Davalı vekilinin temyizi üzerine dosya Yargıtaya gönderilmiş, Yargıtay 17. Hukuk Dairesi 21/05/2018 tarih 2015/17453 esas 2018/5292 karar sayılı ilamında; ” .. maddi ve hukuksal olgulara göre sınırlı bir alan için ayrıksı düzenleme getiren, ceza zamanaşımı süresinin eldeki dava bakımından uygulanamayacağı; davacı isteminin işyeri sigorta poliçesine dayandığı ve istem için TTK’nun 1268. maddesi ve genel şart düzenlemeleri gereği 2 yıllık zamanaşımı süresinin geçerli olduğu; davanın 2 yıllık zamanaşımı süresi içinde açılmadığı; davalı vekilinin, yasal süresi içinde usulünce zamanaşımı def’ini ileri sürdüğü gözetilerek, davacı isteminin zamanaşımı nedeniyle reddine karar verilmesi gerekirken, yanılgılı değerlendirme ve hatalı gerekçeyle yazılı olduğu biçimde hüküm tesisi doğru görülmemiştir.. ” gerekçesi ile mahkememiz kararını bozmuştur.
Mahkememizce usul ve yasaya uygun bozma ilamına uyularak yargılamaya devam edilmiştir.
Dava, işyeri sigorta sözleşmesinden kaynaklanan tazminat istemine ilişkindir.
Davacı taraf, davacının murisine ait sigortalı işyerinin dava dışı kiracı şirket tarafından hasar verilerek kullanılamaz hale getirildiğini bu nedenle uğradığı zararın tahsilini talep etmekte, davalı taraf, poliçeye dayanan istemin zamanaşımına uğradığı savunmasında bulunmuştur.
Poliçe tanzim tarihi ve riziko tarihi itibariyle yürürlükte bulunan 6762 sayılı Türk Ticaret Kanunu’nun 1268. maddesinde “Sebepsiz yere ödenmiş bulunan primin veya sigorta bedelinin geri alınması alacakları dahil sigorta mukavelesinden doğan bütün mutalebeler, iki yılda müruruzamana uğrar” düzenlemesine yer verilmiştir.
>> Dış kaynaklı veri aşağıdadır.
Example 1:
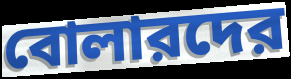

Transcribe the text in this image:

বোলারদের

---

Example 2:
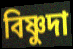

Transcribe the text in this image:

বিষ্ণুদা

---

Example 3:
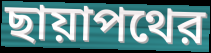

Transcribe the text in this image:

ছায়াপথের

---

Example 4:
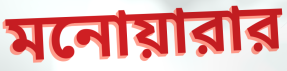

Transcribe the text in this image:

মনোয়ারার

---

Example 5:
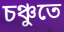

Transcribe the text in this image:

চঞ্চুতে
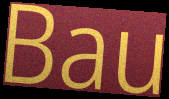
Bau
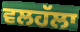
ਵਲਹੱਲਾ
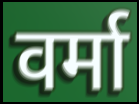
वर्मा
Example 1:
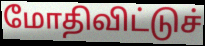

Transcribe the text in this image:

மோதிவிட்டுச்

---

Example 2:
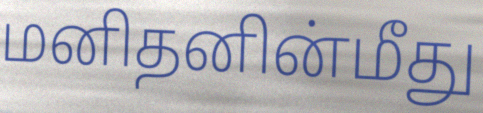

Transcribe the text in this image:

மனிதனின்மீது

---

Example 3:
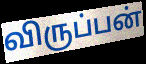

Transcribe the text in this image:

விருப்பன்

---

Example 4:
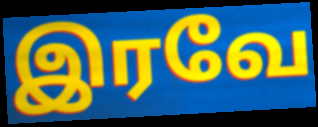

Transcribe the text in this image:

இரவே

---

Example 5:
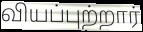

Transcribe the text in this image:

வியப்புற்றார்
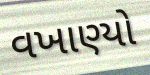
વખાણ્યો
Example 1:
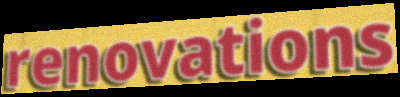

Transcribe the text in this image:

renovations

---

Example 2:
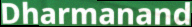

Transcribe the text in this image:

Dharmanand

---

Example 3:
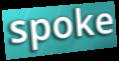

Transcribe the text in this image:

spoke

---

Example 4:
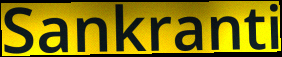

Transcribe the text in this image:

Sankranti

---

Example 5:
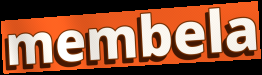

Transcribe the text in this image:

membela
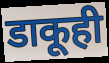
डाकूही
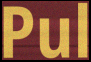
Pul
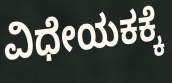
ವಿಧೇಯಕಕ್ಕೆ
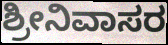
ಶ್ರೀನಿವಾಸರ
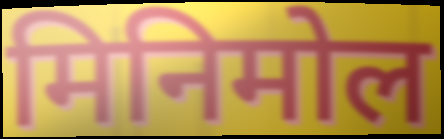
मिनिमोल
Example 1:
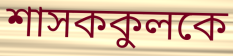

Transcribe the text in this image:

শাসককুলকে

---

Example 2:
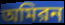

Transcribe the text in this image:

অমিরন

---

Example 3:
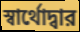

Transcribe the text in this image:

স্বার্থোদ্বার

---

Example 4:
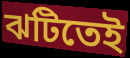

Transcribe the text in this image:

ঝটিতেই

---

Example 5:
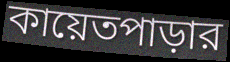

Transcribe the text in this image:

কায়েতপাড়ার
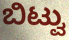
ಬಿಟ್ವು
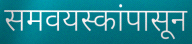
समवयस्कांपासून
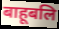
बाहूबलि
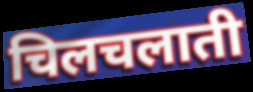
चिलचलाती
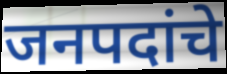
जनपदांचे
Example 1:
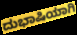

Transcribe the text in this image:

ದುಭಾಷಿಯಾಗಿ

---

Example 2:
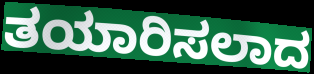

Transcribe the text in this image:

ತಯಾರಿಸಲಾದ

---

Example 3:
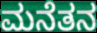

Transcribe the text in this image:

ಮನೆತನ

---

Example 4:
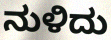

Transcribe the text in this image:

ನುಳಿದು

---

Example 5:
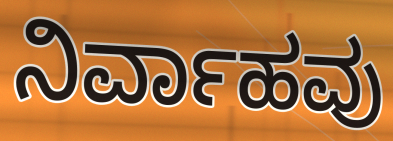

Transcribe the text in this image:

ನಿರ್ವಾಹವು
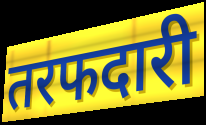
तरफदारी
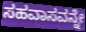
ಸಹವಾಸವನ್ನೇ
Aynı şekilde, Yangın Sigortası Genel Şartları’nın C.10. maddesinde de “sigorta sözleşmesinden doğan bütün talepler iki yılda zamanaşımına uğrar” düzenlemesi benimsenmiştir.
Davaya konu sigorta teminatının 11.11.2004 / 2005 tarihlerini kapsayacak şekilde … poliçe nolu Klasik Yangın Sigorta Poliçesi ile davalı … şirketine sigortalı olduğu, dava tarihinin 22.01.2014 tarihi olduğu görülmüştür.
Davacının zarar sigortalarının bir türü olan işyeri sigorta poliçesine dayanan daha önce açılan kısmi davaya ek dava olduğu ve 2 yıllık zamanaşımı süresinin dolduğu görülmekle davanın zamanaşımı nedeni ile reddine karar vermek gerekmiş aşağıdaki şekilde hüküm kurulmuştur.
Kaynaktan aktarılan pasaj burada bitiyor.